Attitudes hard to change
Social attitudes are proving hard to change, with many employers admitting openly that they would discriminate against those who have hepatitis B.
According to a 2007 survey of employers, around half of those surveyed said they wouldn't recruit a carrier of hepatitis B. And in 2008, respondents at 42 out of 96 foreign-invested companies in China said they wouldn't recruit them, either.
Social commentators said there is still a widespread lack of education about the disease among China's population.
"This goes to show that ordinary people have a lot of fear and prejudice around this type of hepatitis," said Cai Dingjian, a law professor at the China University of Political Science and Law.
"It's a form of collective unconsciousness, and nobody seems to think it's a problem," Cai said. "They don't see it as discrimination."
Discrimination against hepatitis carriers appears to have worsened in recent years, from an outright ban on working in food industries, in beauty and personal services, in teaching, and as cabin attendants in the early 1980s, to refusals for entry into almost any trade or profession today.
The level of discrimination is perpetuated in the media, along with a lack of understanding about the different forms of hepatitis being written into hugely popular soap operas like "A Snail's Home."
"If you don't wash your hands before you eat, watch out for hepatitis," says one character to another, in an apparent reference to the acute hepatitis A infection. "No one will give you a job."
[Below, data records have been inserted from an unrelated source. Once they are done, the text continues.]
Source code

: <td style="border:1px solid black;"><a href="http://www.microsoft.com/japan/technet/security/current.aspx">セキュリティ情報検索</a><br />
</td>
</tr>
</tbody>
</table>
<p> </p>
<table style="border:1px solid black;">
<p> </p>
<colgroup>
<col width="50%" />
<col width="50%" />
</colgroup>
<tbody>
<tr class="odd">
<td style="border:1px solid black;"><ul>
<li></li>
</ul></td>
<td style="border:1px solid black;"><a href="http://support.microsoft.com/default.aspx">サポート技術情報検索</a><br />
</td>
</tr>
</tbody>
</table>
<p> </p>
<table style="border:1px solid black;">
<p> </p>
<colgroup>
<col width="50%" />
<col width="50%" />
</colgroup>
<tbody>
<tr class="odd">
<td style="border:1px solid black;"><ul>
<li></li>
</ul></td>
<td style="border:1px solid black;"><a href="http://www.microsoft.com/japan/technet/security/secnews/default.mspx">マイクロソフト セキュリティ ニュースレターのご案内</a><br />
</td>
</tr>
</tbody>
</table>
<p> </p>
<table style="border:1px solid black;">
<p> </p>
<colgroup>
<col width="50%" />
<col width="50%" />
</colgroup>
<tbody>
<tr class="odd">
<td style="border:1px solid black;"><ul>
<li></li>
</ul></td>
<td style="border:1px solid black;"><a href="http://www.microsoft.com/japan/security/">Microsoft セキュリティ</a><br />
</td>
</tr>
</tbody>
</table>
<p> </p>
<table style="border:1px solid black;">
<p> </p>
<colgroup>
"We have done an awful lot of anti-discrimination work," said the health ministry's Hao Yang. "We have put out a lot of propaganda."
"But the problem of discrimination still exists, although I think we are seeing an overall improvement."
Need for legislation
Beijing-based Yirenping, a hepatitis charity which published a report on discrimination in the workplace in January, said part of the problem lies with the need for an overall legislative framework governing discrimination of all kinds at work.
Under existing Chinese laws, the report said, "employers who have engaged in discriminatory behavior are not required to assume legal liability."
"There is a legal disconnect between anti-discriminatory principles in the Constitution and the laws and administrative regulations of the PRC," it said in an English version of the report translated by the Hong Kong-based China Labor Bulletin.
Yirenping's report said the government is actively seeking ways of eliminating employment discrimination against people with hepatitis B, or HBV.
"However, as long as the public continues to view the HBV-positive community as 'unhealthy,' there is a risk of employers and health-screening centers joining forces and using the test in medical exams for prospective employees," the report said.
Original reporting in Mandarin by An Pei. Translated and written in English by Luisetta Mudie.